▶ **Given data**:

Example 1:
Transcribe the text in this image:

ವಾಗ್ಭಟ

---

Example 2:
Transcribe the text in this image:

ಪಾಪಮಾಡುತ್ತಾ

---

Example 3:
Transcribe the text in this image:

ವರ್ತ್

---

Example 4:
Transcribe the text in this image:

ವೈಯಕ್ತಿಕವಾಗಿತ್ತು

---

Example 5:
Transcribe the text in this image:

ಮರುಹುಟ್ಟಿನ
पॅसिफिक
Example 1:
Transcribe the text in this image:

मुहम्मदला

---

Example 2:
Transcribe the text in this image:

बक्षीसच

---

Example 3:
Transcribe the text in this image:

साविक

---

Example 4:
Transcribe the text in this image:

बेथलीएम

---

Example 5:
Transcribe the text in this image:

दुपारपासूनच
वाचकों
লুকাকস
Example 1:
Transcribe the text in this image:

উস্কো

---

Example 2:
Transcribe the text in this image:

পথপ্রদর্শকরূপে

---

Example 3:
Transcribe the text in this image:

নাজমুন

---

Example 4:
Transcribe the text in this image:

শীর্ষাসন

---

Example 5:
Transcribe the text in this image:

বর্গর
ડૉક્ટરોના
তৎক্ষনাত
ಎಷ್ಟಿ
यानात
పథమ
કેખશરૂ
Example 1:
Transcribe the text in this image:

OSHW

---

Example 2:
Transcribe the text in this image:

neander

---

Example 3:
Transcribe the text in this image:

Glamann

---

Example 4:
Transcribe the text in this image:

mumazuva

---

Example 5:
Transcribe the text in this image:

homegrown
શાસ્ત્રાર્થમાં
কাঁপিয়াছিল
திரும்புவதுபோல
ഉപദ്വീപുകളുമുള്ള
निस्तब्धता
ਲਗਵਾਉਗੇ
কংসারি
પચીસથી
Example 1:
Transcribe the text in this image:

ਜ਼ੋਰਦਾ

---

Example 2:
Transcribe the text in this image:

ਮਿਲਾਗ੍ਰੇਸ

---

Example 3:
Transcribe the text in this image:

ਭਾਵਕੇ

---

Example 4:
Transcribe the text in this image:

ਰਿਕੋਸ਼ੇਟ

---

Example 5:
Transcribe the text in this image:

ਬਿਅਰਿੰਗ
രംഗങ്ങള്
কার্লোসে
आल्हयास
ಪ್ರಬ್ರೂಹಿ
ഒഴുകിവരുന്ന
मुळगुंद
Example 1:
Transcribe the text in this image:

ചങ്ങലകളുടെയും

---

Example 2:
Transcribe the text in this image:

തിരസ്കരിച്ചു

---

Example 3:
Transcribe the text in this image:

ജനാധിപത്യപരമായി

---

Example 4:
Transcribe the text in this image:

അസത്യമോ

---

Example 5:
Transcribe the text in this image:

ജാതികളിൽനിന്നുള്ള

▶ **What is being asked**: Word for word, restate all of the records.

▶ **Solution to this task**:
Example 1:
Transcribe the text in this image:

ವಾಗ್ಭಟ

---

Example 2:
Transcribe the text in this image:

ಪಾಪಮಾಡುತ್ತಾ

---

Example 3:
Transcribe the text in this image:

ವರ್ತ್

---

Example 4:
Transcribe the text in this image:

ವೈಯಕ್ತಿಕವಾಗಿತ್ತು

---

Example 5:
Transcribe the text in this image:

ಮರುಹುಟ್ಟಿನ
पॅसिफिक
Example 1:
Transcribe the text in this image:

मुहम्मदला

---

Example 2:
Transcribe the text in this image:

बक्षीसच

---

Example 3:
Transcribe the text in this image:

साविक

---

Example 4:
Transcribe the text in this image:

बेथलीएम

---

Example 5:
Transcribe the text in this image:

दुपारपासूनच
वाचकों
লুকাকস
Example 1:
Transcribe the text in this image:

উস্কো

---

Example 2:
Transcribe the text in this image:

পথপ্রদর্শকরূপে

---

Example 3:
Transcribe the text in this image:

নাজমুন

---

Example 4:
Transcribe the text in this image:

শীর্ষাসন

---

Example 5:
Transcribe the text in this image:

বর্গর
ડૉક્ટરોના
তৎক্ষনাত
ಎಷ್ಟಿ
यानात
పథమ
કેખશરૂ
Example 1:
Transcribe the text in this image:

OSHW

---

Example 2:
Transcribe the text in this image:

neander

---

Example 3:
Transcribe the text in this image:

Glamann

---

Example 4:
Transcribe the text in this image:

mumazuva

---

Example 5:
Transcribe the text in this image:

homegrown
શાસ્ત્રાર્થમાં
কাঁপিয়াছিল
திரும்புவதுபோல
ഉപദ്വീപുകളുമുള്ള
निस्तब्धता
ਲਗਵਾਉਗੇ
কংসারি
પચીસથી
Example 1:
Transcribe the text in this image:

ਜ਼ੋਰਦਾ

---

Example 2:
Transcribe the text in this image:

ਮਿਲਾਗ੍ਰੇਸ

---

Example 3:
Transcribe the text in this image:

ਭਾਵਕੇ

---

Example 4:
Transcribe the text in this image:

ਰਿਕੋਸ਼ੇਟ

---

Example 5:
Transcribe the text in this image:

ਬਿਅਰਿੰਗ
രംഗങ്ങള്
কার্লোসে
आल्हयास
ಪ್ರಬ್ರೂಹಿ
ഒഴുകിവരുന്ന
मुळगुंद
Example 1:
Transcribe the text in this image:

ചങ്ങലകളുടെയും

---

Example 2:
Transcribe the text in this image:

തിരസ്കരിച്ചു

---

Example 3:
Transcribe the text in this image:

ജനാധിപത്യപരമായി

---

Example 4:
Transcribe the text in this image:

അസത്യമോ

---

Example 5:
Transcribe the text in this image:

ജാതികളിൽനിന്നുള്ള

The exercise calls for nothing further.